Uma terceira característica marcante desta pandemia foi o grande impacto negativo nas ocupações de escolaridade mais baixa. Em particular, no grupo de trabalhadores sem instrução e com ensino fundamental incompleto houve redução de 17,1%. Outro grupo muito atingido foi o de trabalhadores com ensino fundamental completo e ensino médio incompleto, com queda de 14,8%. Por outro lado, houve aumento de 5,5% no emprego de pessoas com ensino superior completo. Embora a recessão de 2014-2016 também tenha tido impacto negativo nos trabalhadores de menor escolaridade, a magnitude deste efeito na pandemia foi muito maior.
Finalmente, uma quarta evidência do caráter diferenciado dos efeitos da pandemia no mercado de trabalho foi a queda sem precedentes da população economicamente ativa (PEA). Em comparação com o quarto trimestre de 2019, houve no segundo trimestre de 2020 uma redução de cerca de 10 milhões da PEA. Apesar de ter havido uma recuperação nos trimestres seguintes, no quarto trimestre de 2020 a PEA ainda se encontrava cerca de 6 milhões abaixo do nível do mesmo trimestre de 2019.

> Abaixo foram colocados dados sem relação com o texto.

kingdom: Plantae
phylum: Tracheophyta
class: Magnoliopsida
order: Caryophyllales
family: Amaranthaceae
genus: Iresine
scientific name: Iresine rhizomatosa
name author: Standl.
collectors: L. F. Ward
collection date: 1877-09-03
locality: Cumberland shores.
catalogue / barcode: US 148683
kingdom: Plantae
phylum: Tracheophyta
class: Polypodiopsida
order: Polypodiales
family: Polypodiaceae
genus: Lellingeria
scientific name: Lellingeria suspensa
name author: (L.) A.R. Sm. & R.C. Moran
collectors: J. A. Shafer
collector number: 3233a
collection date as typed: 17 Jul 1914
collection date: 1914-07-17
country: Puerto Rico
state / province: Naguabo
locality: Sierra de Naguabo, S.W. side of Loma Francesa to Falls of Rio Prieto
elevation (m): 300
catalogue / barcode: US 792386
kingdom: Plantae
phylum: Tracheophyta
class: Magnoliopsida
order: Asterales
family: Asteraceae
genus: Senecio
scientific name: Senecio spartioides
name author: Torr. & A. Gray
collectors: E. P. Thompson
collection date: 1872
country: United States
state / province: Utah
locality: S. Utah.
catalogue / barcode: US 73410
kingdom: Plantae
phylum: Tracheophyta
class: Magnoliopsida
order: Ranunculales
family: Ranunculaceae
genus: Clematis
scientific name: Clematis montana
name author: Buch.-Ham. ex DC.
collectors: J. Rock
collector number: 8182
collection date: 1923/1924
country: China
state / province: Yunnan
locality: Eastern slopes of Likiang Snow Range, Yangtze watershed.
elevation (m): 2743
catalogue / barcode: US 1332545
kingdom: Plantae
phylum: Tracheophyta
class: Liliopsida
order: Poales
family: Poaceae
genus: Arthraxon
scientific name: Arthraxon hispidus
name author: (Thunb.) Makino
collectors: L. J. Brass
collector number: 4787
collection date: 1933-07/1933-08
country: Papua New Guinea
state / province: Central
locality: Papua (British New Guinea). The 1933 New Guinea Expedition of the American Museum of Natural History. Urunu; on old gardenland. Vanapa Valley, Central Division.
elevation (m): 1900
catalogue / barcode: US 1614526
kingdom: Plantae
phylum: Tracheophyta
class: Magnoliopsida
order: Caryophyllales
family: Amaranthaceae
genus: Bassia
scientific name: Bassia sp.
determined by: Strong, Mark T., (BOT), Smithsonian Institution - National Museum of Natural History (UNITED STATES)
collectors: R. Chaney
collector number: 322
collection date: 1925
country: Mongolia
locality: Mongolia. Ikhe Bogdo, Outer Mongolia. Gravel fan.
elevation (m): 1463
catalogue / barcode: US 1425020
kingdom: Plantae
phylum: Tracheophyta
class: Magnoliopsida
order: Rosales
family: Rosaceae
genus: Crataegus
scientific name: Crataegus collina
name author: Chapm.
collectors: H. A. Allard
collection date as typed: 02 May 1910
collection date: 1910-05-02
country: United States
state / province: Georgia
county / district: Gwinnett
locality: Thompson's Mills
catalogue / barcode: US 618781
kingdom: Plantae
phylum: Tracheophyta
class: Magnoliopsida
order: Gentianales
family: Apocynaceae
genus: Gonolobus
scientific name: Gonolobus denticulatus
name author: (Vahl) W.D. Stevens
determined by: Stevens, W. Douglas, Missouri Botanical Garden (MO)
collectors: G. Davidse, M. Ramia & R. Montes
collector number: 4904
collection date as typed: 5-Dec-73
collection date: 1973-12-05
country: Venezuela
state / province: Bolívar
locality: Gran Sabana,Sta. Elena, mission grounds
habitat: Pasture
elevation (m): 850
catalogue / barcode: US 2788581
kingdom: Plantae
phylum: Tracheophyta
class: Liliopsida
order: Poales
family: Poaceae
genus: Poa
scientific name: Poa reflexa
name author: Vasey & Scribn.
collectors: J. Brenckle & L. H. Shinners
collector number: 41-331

Em função deste movimento de saída expressiva da força de trabalho, o aumento do número de desocupados foi bem menor que a redução do número de trabalhadores ocupados. Já em 2014-2016 o padrão foi muito diferente, com forte aumento da taxa de desocupação.
Diante dessas evidências, o que esperar da evolução do mercado de trabalho no pós-pandemia?
Uma característica marcante do período que se seguiu à recessão de 2014-2016 foi a predominância da geração de postos de trabalho informais. Entre 2017 e 2019, a taxa de informalidade aumentou de 41,3% para 43,7%. Em 2020, esta taxa caiu para 41,4%, já que os trabalhadores informais foram mais atingidos, como discutido anteriormente.
Minha avaliação é de que a recuperação do mercado de trabalho ocorrerá predominantemente com geração de ocupações informais, reproduzindo o padrão observado antes da pandemia.
Uma razão é que o grau de incerteza da economia brasileira está muito elevado. Embora esteja em queda desde o salto histórico em abril de 2020, o Indicador de Incerteza da Economia Brasil (IIE-Br) do FGV IBRE ainda está acima do patamar historicamente elevado que prevaleceu entre 2015 e 2019.
Este grau de incerteza provavelmente continuará alto devidos aos riscos fiscais e turbulências políticas, que tendem a aumentar em 2022 com uma eleição presidencial fortemente polarizada. Isso afeta negativamente o investimento e a geração de empregos formais.
Além disso, os trabalhadores de menor escolaridade terão grande dificuldade de inserção na força de trabalho, devido ao avanço de tecnologias que favorecem os trabalhadores mais qualificados, como o aumento do trabalho remoto.
A agenda de melhoria do capital humano (educação e capacitação para o mercado de trabalho) será ainda mais importante no pós-pandemia.
As opiniões expressas neste artigo são de responsabilidade exclusiva do autor, não refletindo necessariamente a opinião institucional da FGV.
Este artigo foi originalmente publicado pelo Broadcast da Agência Estado em 14/05/2021.